--- WHAT YOU WILL DO ---
In this exercise, retype exactly and only the lines from the top of the entries below through the line that holds "512 13 27500", omitting pictures.

--- AVAILABLE DATA ---
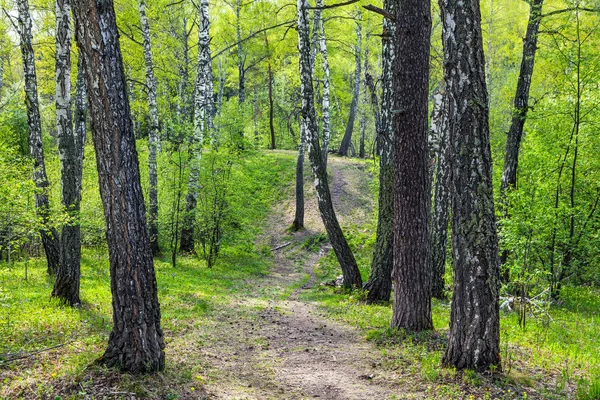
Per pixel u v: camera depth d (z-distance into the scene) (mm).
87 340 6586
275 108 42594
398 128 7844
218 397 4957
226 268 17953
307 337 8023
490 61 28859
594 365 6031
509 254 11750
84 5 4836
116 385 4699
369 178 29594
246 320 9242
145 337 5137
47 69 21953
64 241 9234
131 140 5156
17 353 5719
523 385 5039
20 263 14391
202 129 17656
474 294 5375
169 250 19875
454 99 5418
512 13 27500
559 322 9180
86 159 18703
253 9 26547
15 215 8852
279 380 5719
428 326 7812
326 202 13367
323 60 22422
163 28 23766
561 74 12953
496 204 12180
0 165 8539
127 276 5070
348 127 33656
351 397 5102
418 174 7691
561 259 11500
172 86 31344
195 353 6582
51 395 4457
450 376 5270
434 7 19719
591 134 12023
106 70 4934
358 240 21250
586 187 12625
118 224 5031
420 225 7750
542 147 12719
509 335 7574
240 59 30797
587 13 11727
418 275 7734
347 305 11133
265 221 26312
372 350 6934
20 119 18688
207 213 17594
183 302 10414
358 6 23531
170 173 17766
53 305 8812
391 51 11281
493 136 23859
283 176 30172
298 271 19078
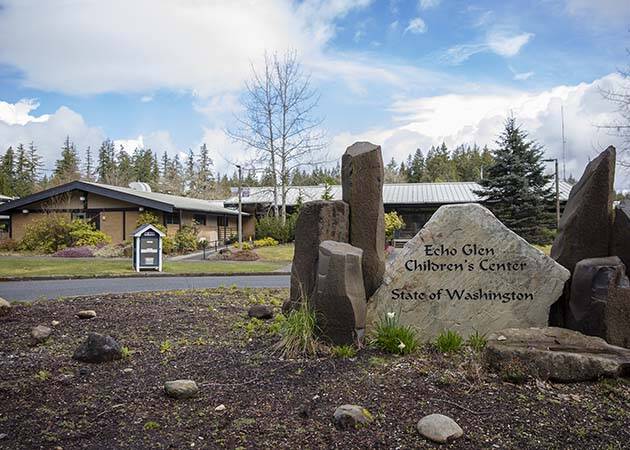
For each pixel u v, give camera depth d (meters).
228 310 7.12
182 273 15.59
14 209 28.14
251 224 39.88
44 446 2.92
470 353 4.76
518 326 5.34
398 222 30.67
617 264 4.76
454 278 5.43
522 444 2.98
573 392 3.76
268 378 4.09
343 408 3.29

--- OUTPUT OF THE TASK ---
Per pixel u v: camera depth d (z-distance into the scene) (mm).
87 340 6586
275 108 42594
398 128 7844
218 397 4957
226 268 17953
307 337 8023
490 61 28859
594 365 6031
509 254 11750
84 5 4836
116 385 4699
369 178 29594
246 320 9242
145 337 5137
47 69 21953
64 241 9234
131 140 5156
17 353 5719
523 385 5039
20 263 14391
202 129 17656
474 294 5375
169 250 19875
454 99 5418
512 13 27500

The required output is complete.